The problem of alcohol abuse among university students is a reality that is well known but difficult to address effectively. South Africa is rated among the countries with the highest levels of alcohol abuse among students in the whole of Africa. Statistics show that, currently, children as young as 12 years of age have not only been exposed to alcohol, but consume it repeatedly. Consider, for example, the Enyobeni Tavern tragedy, where 21 teenagers aged between 13 and 18 died at a tavern. Where does this leave our youth in terms of responsibility by the time they reach university?

For her PhD, Prof Moagi developed a comprehensive support programme, aiming to alleviate the burden of alcohol abuse among university students. Currently, her research is centred around the implementation of this programme and securing funds to do so. The reality is that students view alcohol as fashionable, pleasurable and an inevitable part of social life. It is regarded as a social lubricant that brings about confidence and a joyful atmosphere. Prof Moagi’s support programme aims to target students from their first year of study, as first years are typically more vulnerable to alcohol abuse due to peer pressure and the social environments in which they operate. The programme uses the three pillars of the National Drug Master Plan (2013–2017) as a framework: harm reduction, demand reduction and supply reduction.

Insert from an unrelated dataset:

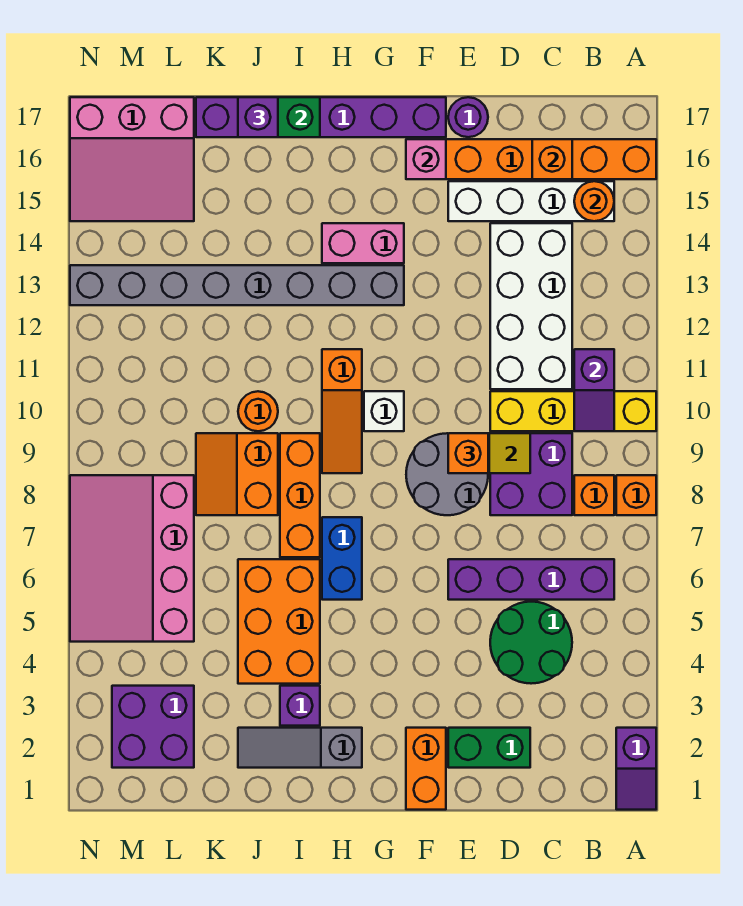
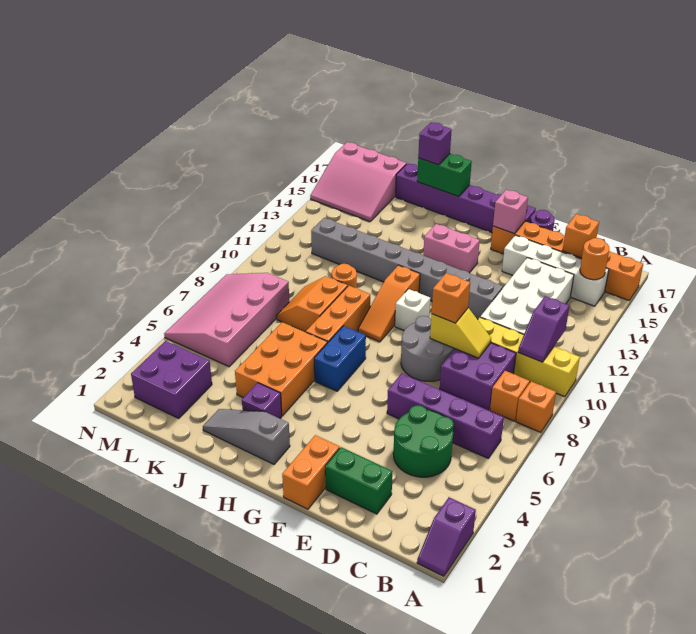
grey 1x8 brick [70,265,404,305] -> grey 1x8 brick moved to [311,218,503,319]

The three pillars of the National Drug Master Plan

Promotive, curative, rehabilitative and coordinated services are proposed to ensure that alcohol is consumed in a safe environment at HEIs and within certain limitations. One example would be that purchasing, distribution and availability of alcohol may be controlled and limited to certain hours.

A second component of our expert’s support programme involves the screening of students for a high risk of and a predisposition to alcohol abuse. The results of such screenings can be used to avoid the red zone by providing identified high-risk students with comprehensive health services and more in-depth interventions.

It is not a matter of whether, but rather when and how students at HEIs need to be equipped with the skills and knowledge that will allow them to use alcohol responsibly, reduce risky behaviour and reduce the demand for alcohol at universities. The support programme proposed by Prof Moagi addresses these matters in detail. Alcohol abuse among students is real, and through extensive research and pure expertise Prof Moagi has taken a huge step towards finding a solution for a problem with a far-reaching impact.